We say that all moral actions are acts of the will. In fact the decision to do something and the actual carrying out of the action can be taken as one action of the will. When applied to the death and resurrection of Jesus we have a unique situation. We are taught that before time itself, God decided to redeem us through the actions of God the Son. Therefore, I would conclude that although Jesus came in a particular time in history, his actions have a timeless dimension. Does this mean that the fruits of his death and resurrection could quite naturally be applied to periods before his incarnation (as in the Immaculate Conception)? Is it that each and every good act anyone ever performed in the whole of history was only possible because of the death and resurrection of Christ?

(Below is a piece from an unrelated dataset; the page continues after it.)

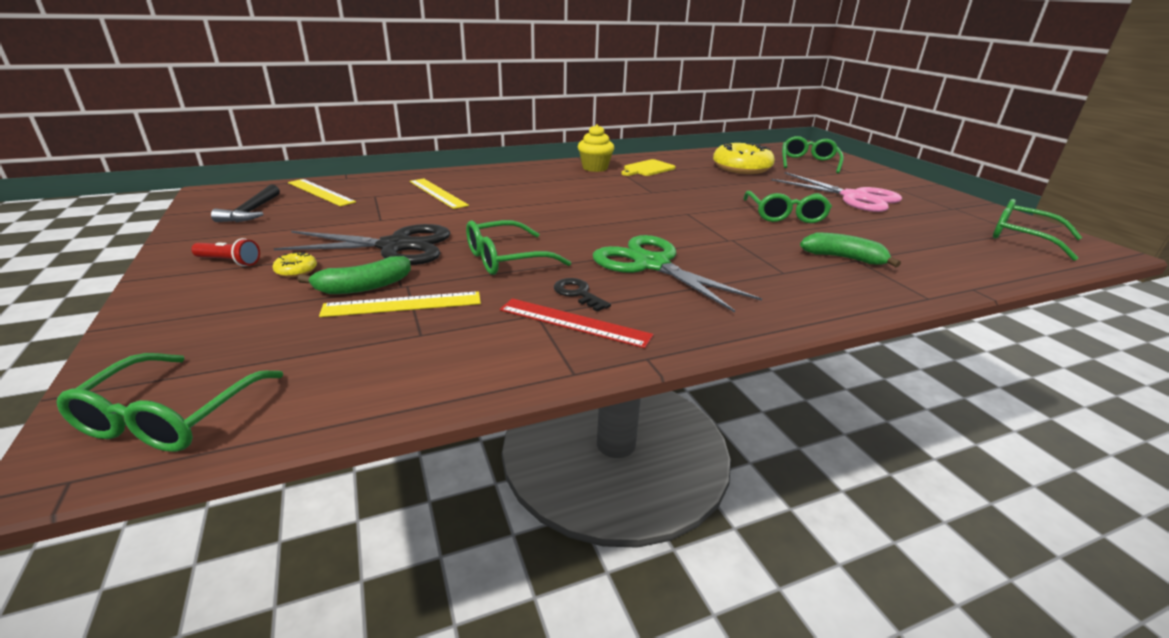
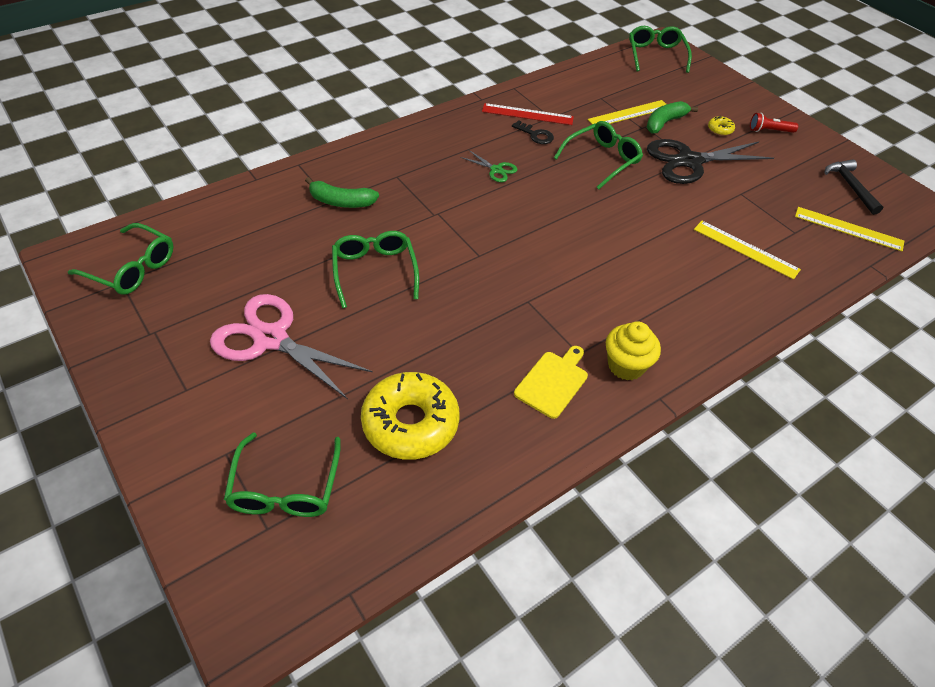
camera: 165 degrees right, 20 degrees up
(652, 264) = (496, 170): green scissors -> green scissors, size x0.46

Secondly, if a mother knows that her son is a career bandit and accepts ill-gotten gifts from him without ever encouraging him to change his life, we would say that she is in some way complicit in his crimes. Spiritually, the mother becomes one with her son in his actions. We might also say that she deserves a similar punishment as her son.
Is there a positive side to complicity? Jesus performed a certain action for the redemption of the world. From his action he also obtained gifts for us, (the Holy Eucharist, and the Holy Spirit). Now, if we accept his gift are we complicit in his action? I know that the dogma of the Eucharist is much deeper than this but can we still broach the dogma of the Eucharist to unbelievers by appealing to their understanding of complicity? Is this approach wise? Can we argue that at a natural level, by receiving the Eucharist, are we redeeming the world with him? Can we say that by such natural justice (apart from the fact that it is all grace), we are going to receive the same reward as he did – Eternal Life?